Before the advent of technology and machinery, people used to prepare food items all by themselves. Be it milking, grinding spices, or growing their own fruits and vegetables, everything was done with hands and in the most authentic way possible. While this was a time-consuming process, it helped in keeping foods clean and free from impurities. However, with changing times, the concept of mass production has led to an increment in food adulteration. There are several manufacturers, who mix harmful chemicals, colours, and many foul substances in the kitchen ingredients, whose consumption can have serious repercussions. To stay safe, try consuming more items in their natural form and start checking the store-bought ingredients, using these methods:
Used in almost all the mouth-watering Indian curries, the coriander powder adds flavour to the broth. It also is a rich source of antioxidants and has several health benefits. To check its purity:
- Take a glass of water, then add one teaspoon of coriander powder in it.
- Stir the water using a spoon. The foul substance will start floating on the surface, whereas the pure spice will settle at the bottom.
Turmeric is a medicinal Indian spice that is being used for centuries in our country. There are many versions of tampered turmeric available in the market. Check its quality by following these steps:
- You will need a transparent glass.
- Take 1 tablespoon turmeric powder, add a few drops of water, along with concentrated hydrochloric acid.

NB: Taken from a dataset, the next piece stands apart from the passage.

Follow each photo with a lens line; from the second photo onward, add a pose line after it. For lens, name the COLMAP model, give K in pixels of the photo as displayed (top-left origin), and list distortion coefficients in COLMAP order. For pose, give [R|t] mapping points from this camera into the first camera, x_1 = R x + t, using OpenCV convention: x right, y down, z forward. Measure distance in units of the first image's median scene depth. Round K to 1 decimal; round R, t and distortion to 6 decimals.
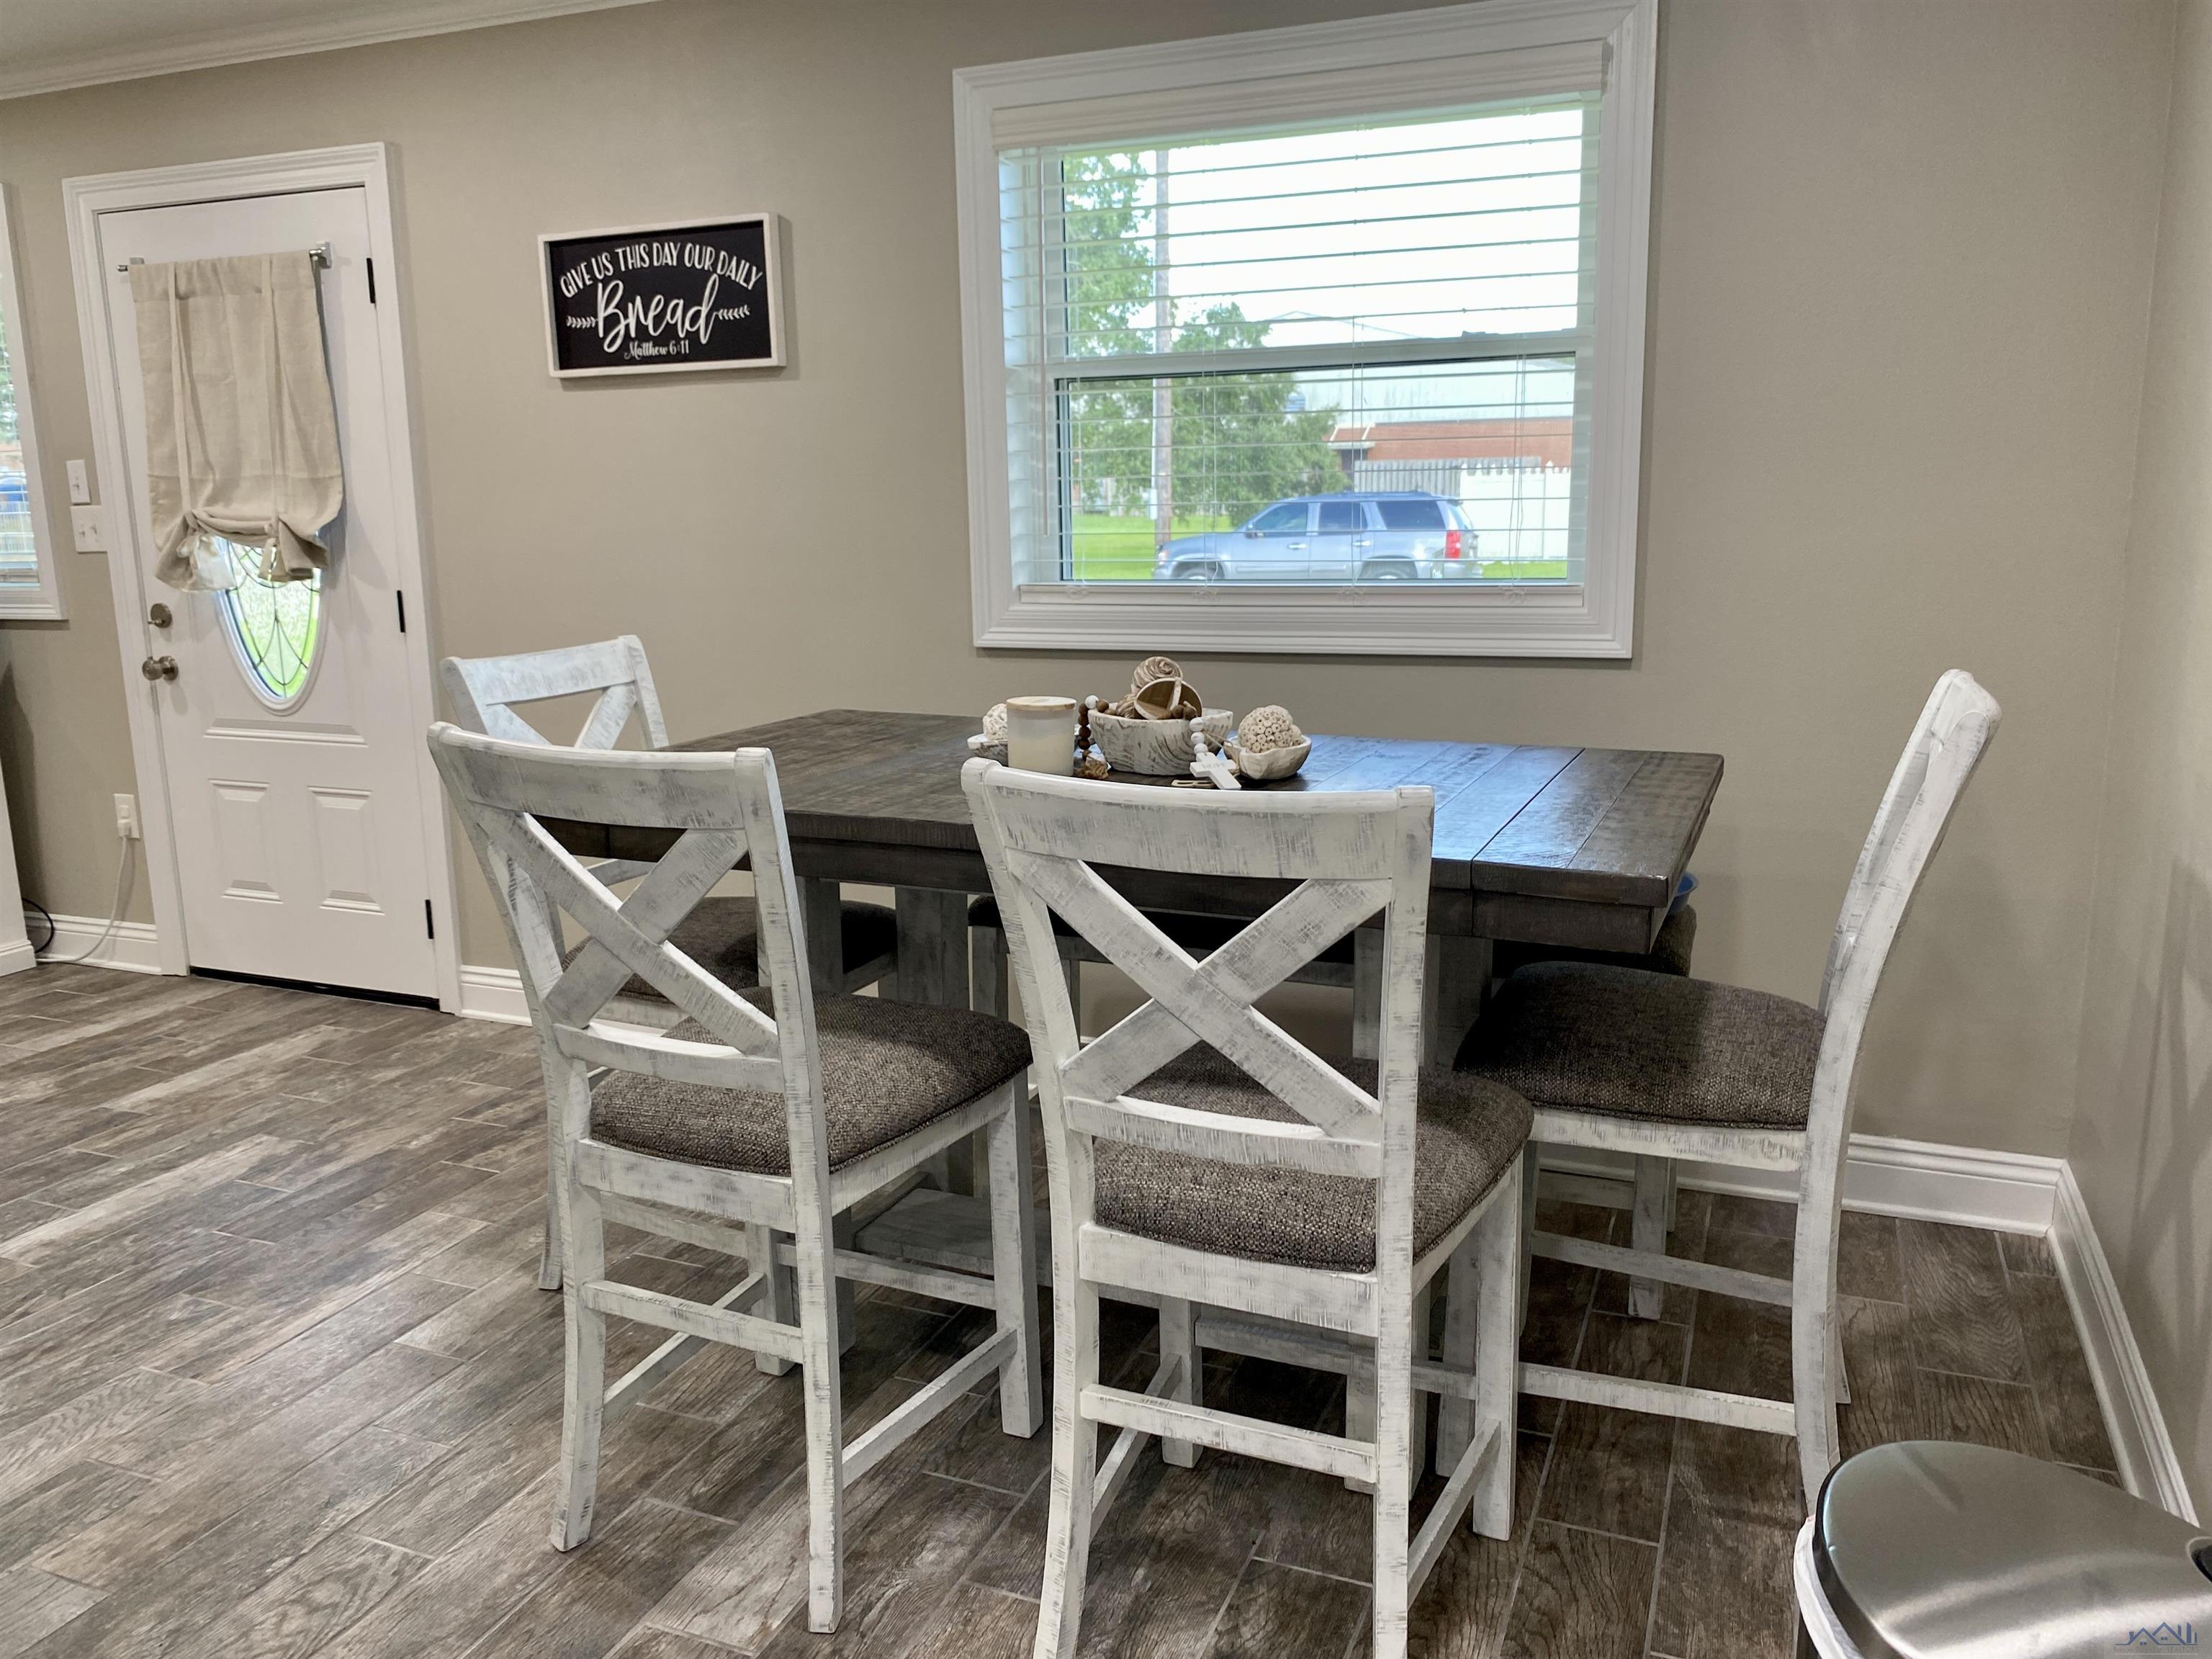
lens RADIAL K [[1689.7, 0, 1099.2], [0, 1689.7, 837.2], [0, 0, 1]] dist [0.038674, -0.051018]
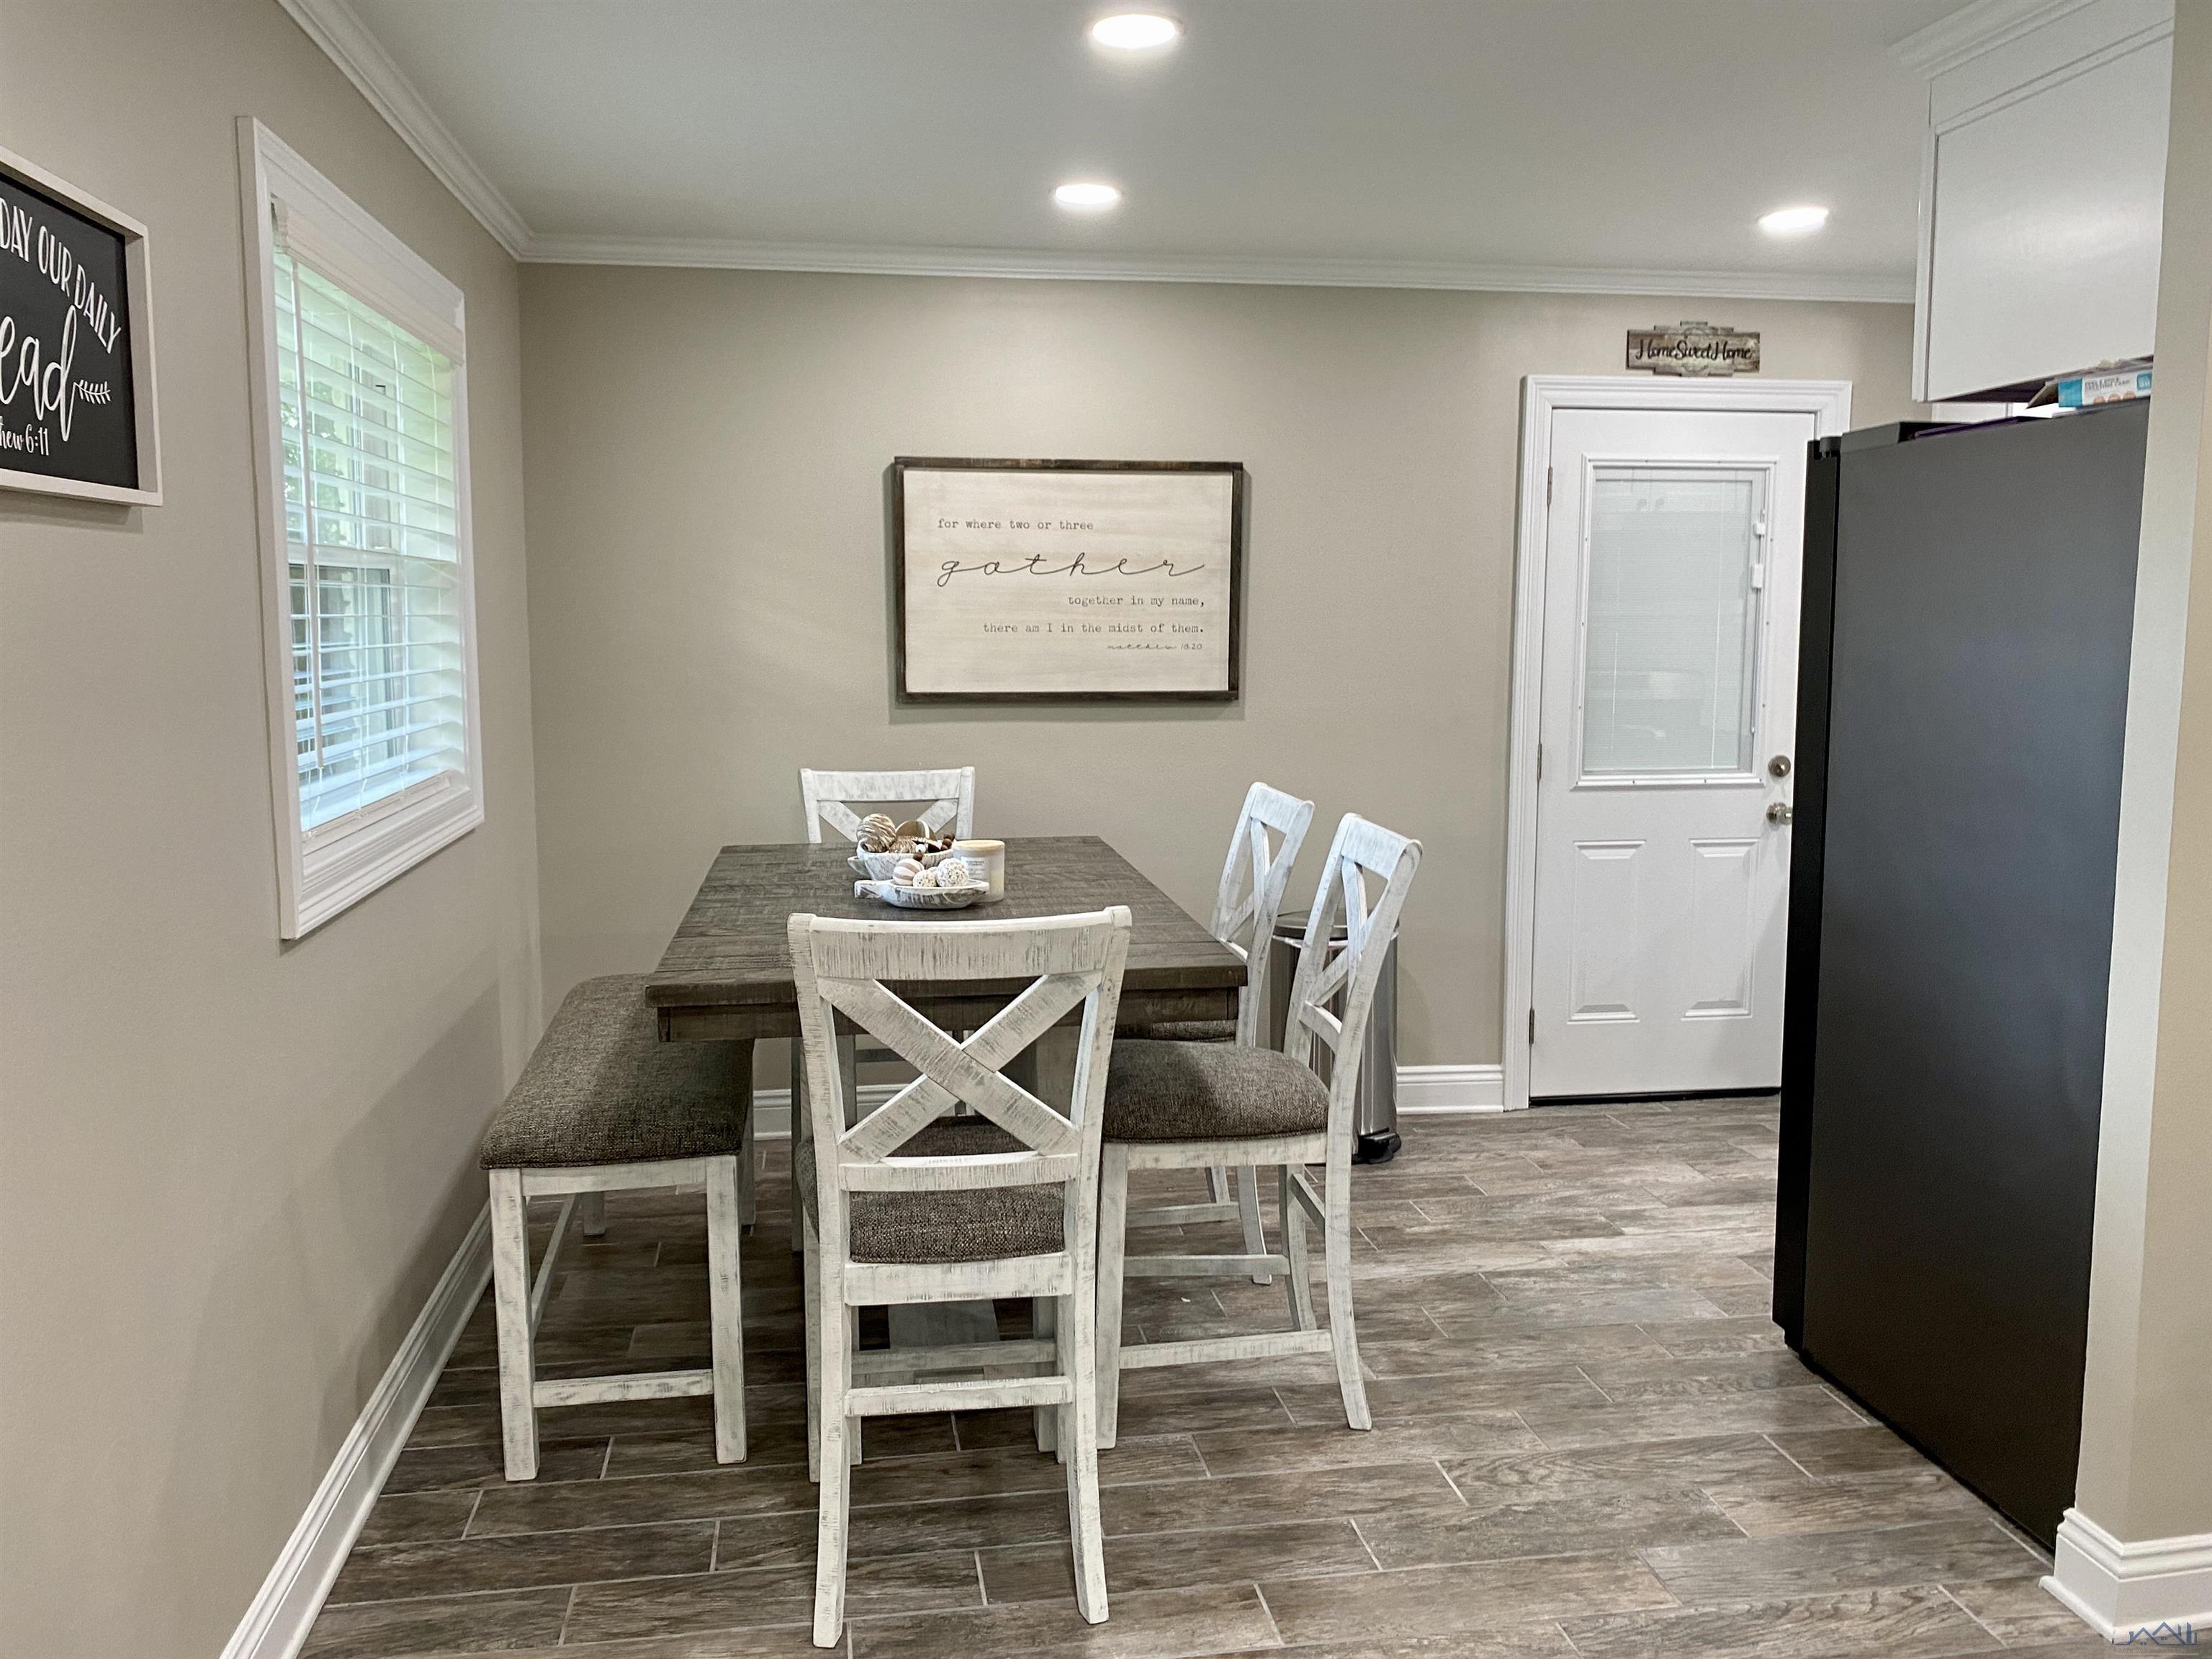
lens RADIAL K [[1689.7, 0, 1100.7], [0, 1689.7, 818.6], [0, 0, 1]] dist [0.038674, -0.051018]
pose [[-0.526319, -0.084003, 0.846128, -1.322446], [0.184655, 0.960067, 0.210176, -0.395869], [-0.829995, 0.266861, -0.489790, 1.706482]]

- Shake the glass well. If you see the mixture turning pink, it means it has metanil.
- If the mixture releases small balls, it is proof of the presence of chalk powder.
Used almost in all the scrumptious South Indian dishes, mustard seeds are known to add amazing tanginess to the food. Check its purity by:
- Crush or press a few seeds one by one.
- If the texture feels rough and it is white from the inside, it means it is not mustard but argemone seeds.
- Mustard seeds have a smooth texture and are yellow on the inside.
To add lip-smacking flavour in most of the dishes, cumin plays a significant role. To test the authenticity of this spice:
- Take a glass of clean water and add one teaspoon of cumin powder in it.
- Leave untouched for a minute or two.
- If there are impure substances, they will float on the surface, while the pure spice will settle down.
We Indians love to cook our dishes in desi ghee, especially the traditional ones. Full of health benefits, nowadays it is hardly available in the pure form. Test it by:
- Adding one teaspoon desi ghee in a transparent bottle.
- Also, add a pinch of sugar, and then give it a nice shake.
- Let the bottle stand for 3-5minutes. If it turns red at the bottom, then the sample contains vegetable oil and is not pure.
Amazing for heart patients, the mustard oil is great to be consumed throughout the year, but especially in winters. Check for adulteration in it by:
- Adding a few drops of nitric acid to one tablespoon of mustard oil in a glass bowl.
- Mix and heat the mixture for 2 minutes.
- If it turns red, it is proof of the presence of argemone oil.
Tea is must-have in almost all Indian households. Its popularity has promoted its mass production and hence, adulteration in it is common. Check its purity by:
- Taking a moist blotting paper. Then sprinkle a teaspoon of tea powder on it.
- If the blotting paper changes colour to yellow, orange, or red, it means the tea has added colour in it.